Certaines des politiques décrites requièrent des moyens financiers, il faut donc que les pays aient une assiette fiscale suffisante pour financer la redistribution ou la volonté politique d’augmenter les recettes fiscales si nécessaire.

Des approches sur mesure

Ces politiques peuvent être adaptées au niveau de développement et à la structure économique du pays. Dans certains pays, il importe surtout de donner la priorité à la fourniture de services publics et de transferts sociaux permettant d’augmenter les revenus des plus démunis et de favoriser l’accès au marché du travail.

Dans d’autres pays, les systèmes de protection sociale sont bien établis mais sous pression en raison de la situation de plus en plus inégalitaire qui règne sur le marché du travail et qui requiert un renforcement des règlementations du marché du travail.

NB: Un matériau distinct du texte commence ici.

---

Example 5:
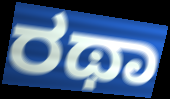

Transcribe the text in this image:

ರಥಾ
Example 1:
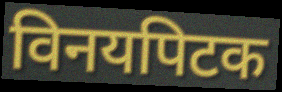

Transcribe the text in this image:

विनयपिटक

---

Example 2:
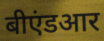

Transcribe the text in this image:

बीएंडआर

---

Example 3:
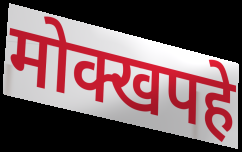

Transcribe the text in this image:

मोक्खपहे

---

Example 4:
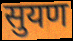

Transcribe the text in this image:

सुयण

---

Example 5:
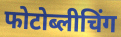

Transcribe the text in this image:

फोटोब्लीचिंग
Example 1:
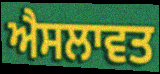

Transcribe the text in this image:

ਐਸਲਾਵਤ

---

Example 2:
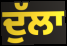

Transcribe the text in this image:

ਦੁੱਲਾ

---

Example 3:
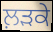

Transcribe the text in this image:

ਲ਼ਡ਼ਕੇ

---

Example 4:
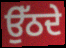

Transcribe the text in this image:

ਉੱਠਦੇ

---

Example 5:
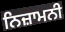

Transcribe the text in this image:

ਨਿਜ਼ਾਮਨੀ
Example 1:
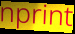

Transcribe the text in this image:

nprint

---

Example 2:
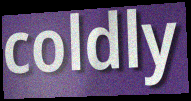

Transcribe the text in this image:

coldly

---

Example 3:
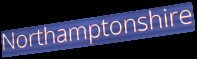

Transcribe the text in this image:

Northamptonshire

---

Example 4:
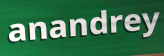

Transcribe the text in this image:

anandrey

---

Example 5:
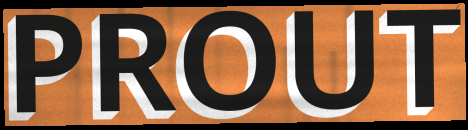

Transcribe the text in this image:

PROUT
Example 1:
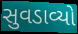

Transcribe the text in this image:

સુવડાવ્યો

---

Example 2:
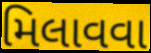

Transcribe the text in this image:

મિલાવવા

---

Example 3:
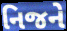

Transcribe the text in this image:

નિજને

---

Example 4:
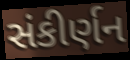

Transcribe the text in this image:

સંકીર્ણન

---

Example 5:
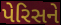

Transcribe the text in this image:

પેરિસને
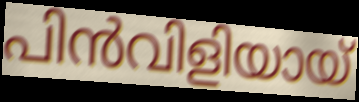
പിൻവിളിയായ്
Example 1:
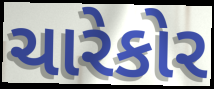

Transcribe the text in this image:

ચારેકોર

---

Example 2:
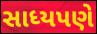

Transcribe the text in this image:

સાધ્યપણે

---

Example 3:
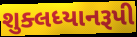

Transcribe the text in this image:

શુક્લધ્યાનરૂપી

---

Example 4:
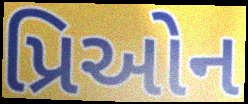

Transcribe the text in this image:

પ્રિઓન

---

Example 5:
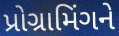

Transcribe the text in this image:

પ્રોગ્રામિંગને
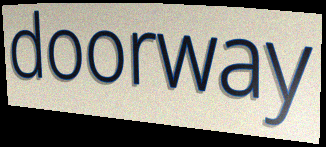
doorway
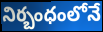
నిర్బంధంలోనే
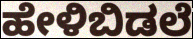
ಹೇಳಿಬಿಡಲೆ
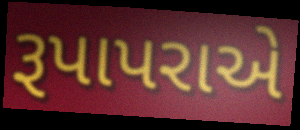
રૂપાપરાએ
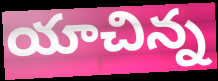
యాచిన్న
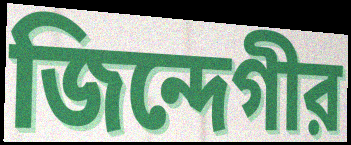
জিন্দেগীর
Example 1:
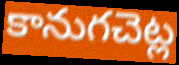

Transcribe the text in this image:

కానుగచెట్ల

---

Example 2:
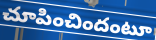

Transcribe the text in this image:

చూపించిందంటూ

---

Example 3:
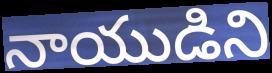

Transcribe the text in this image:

నాయుడిని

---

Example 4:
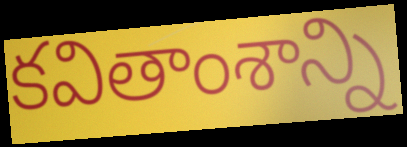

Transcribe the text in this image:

కవితాంశాన్ని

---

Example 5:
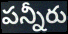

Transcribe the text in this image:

పన్నీరు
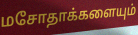
மசோதாக்களையும்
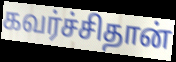
கவர்ச்சிதான்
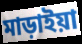
মাড়াইয়া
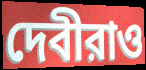
দেবীরাও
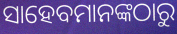
ସାହେବମାନଙ୍କଠାରୁ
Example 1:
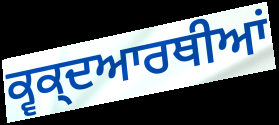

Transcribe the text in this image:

ਕ੍ਵਕ੍ਦਆਰਥੀਆਂ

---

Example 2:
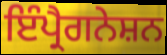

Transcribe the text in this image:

ਇੰਪ੍ਰੈਗਨੇਸ਼ਨ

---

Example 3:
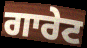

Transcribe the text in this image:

ਗਾਰੇਟ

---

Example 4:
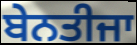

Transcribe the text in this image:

ਬੇਨਤੀਜਾ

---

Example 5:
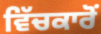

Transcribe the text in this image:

ਵਿੱਚਕਾਰੋਂ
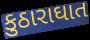
કુઠારાઘાત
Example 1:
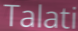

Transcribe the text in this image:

Talati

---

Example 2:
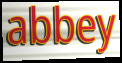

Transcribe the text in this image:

abbey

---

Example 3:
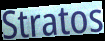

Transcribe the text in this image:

Stratos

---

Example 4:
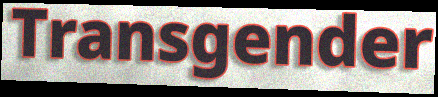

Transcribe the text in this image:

Transgender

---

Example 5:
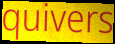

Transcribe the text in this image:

quivers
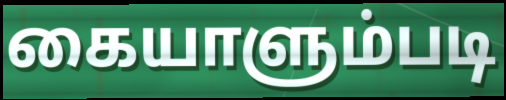
கையாளும்படி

Dans son analyse du développement des inégalités et de l’économie, Simon Kunetz a expliqué que la relation en U inversé entre la croissance économique et les inégalités résultait de la montée des revendications en provenance des catégories à faibles revenus.

A mesure que la richesse économique augmente et que la démocratie s’étend, ces groupes exercent des pressions politiques en faveur de la redistribution. Bien qu’ayant été interprétée à tort comme une «loi naturelle», la réduction des inégalités au fil du temps ne va pas de soi. Elle est le fruit de pressions politiques, d’une volonté et d’une détermination à agir en faveur du changement.

Reste à voir si cet engagement pour combattre et pallier les inégalités existe vraiment. Ce qui est clair, c’est qu’en l’absence de politiques favorisant un marché du travail bien régulé et assurant une protection sociale nous continuerons de déplorer ces tendances inégalitaires.